»»

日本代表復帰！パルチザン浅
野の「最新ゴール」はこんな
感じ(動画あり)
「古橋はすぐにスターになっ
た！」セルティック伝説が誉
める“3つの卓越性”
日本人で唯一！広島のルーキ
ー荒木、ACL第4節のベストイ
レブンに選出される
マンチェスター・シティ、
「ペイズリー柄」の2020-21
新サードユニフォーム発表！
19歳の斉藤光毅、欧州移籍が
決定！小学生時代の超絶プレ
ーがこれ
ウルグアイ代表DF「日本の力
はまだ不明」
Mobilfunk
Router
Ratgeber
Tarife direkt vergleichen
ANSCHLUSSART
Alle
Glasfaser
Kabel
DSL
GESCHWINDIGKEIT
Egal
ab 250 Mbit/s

««
»»

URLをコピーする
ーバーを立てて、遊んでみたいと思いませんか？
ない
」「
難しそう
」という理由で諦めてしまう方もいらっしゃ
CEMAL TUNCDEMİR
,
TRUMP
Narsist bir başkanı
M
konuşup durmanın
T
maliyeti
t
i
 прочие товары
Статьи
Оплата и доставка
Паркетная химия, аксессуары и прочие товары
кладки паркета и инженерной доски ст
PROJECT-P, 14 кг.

««
»»

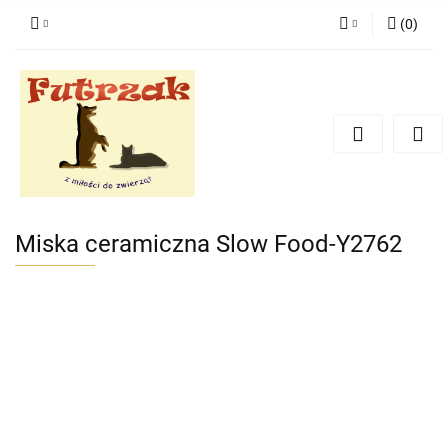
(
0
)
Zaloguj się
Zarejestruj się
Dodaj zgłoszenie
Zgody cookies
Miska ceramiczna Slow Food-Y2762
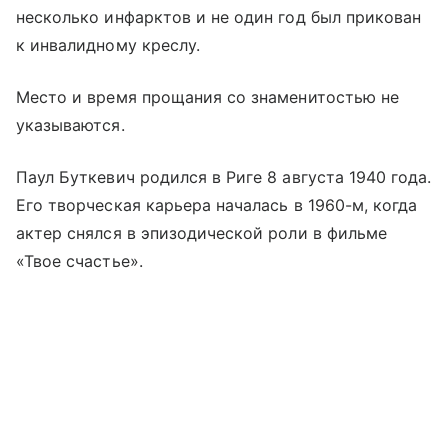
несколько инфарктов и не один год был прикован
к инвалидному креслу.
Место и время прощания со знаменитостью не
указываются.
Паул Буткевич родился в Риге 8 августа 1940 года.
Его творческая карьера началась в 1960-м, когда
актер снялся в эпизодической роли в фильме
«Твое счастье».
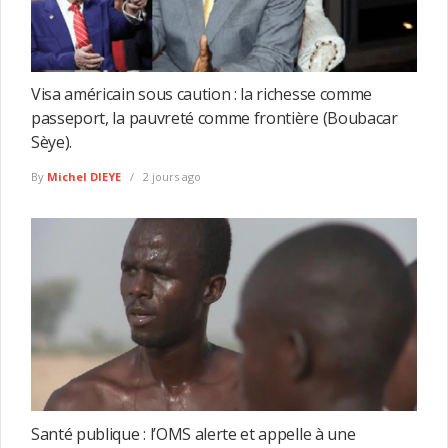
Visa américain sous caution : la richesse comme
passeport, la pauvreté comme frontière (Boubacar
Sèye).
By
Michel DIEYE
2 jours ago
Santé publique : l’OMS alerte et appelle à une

««

Instructions for the task |
Please copy the material exactly, from the line with "日本代表復帰！パルチザン浅" to the line with "ab 250 Mbit/s", including both of those lines.

Solved exercise |
日本代表復帰！パルチザン浅
野の「最新ゴール」はこんな
感じ(動画あり)
「古橋はすぐにスターになっ
た！」セルティック伝説が誉
める“3つの卓越性”
日本人で唯一！広島のルーキ
ー荒木、ACL第4節のベストイ
レブンに選出される
マンチェスター・シティ、
「ペイズリー柄」の2020-21
新サードユニフォーム発表！
19歳の斉藤光毅、欧州移籍が
決定！小学生時代の超絶プレ
ーがこれ
ウルグアイ代表DF「日本の力
はまだ不明」
Mobilfunk
Router
Ratgeber
Tarife direkt vergleichen
ANSCHLUSSART
Alle
Glasfaser
Kabel
DSL
GESCHWINDIGKEIT
Egal
ab 250 Mbit/s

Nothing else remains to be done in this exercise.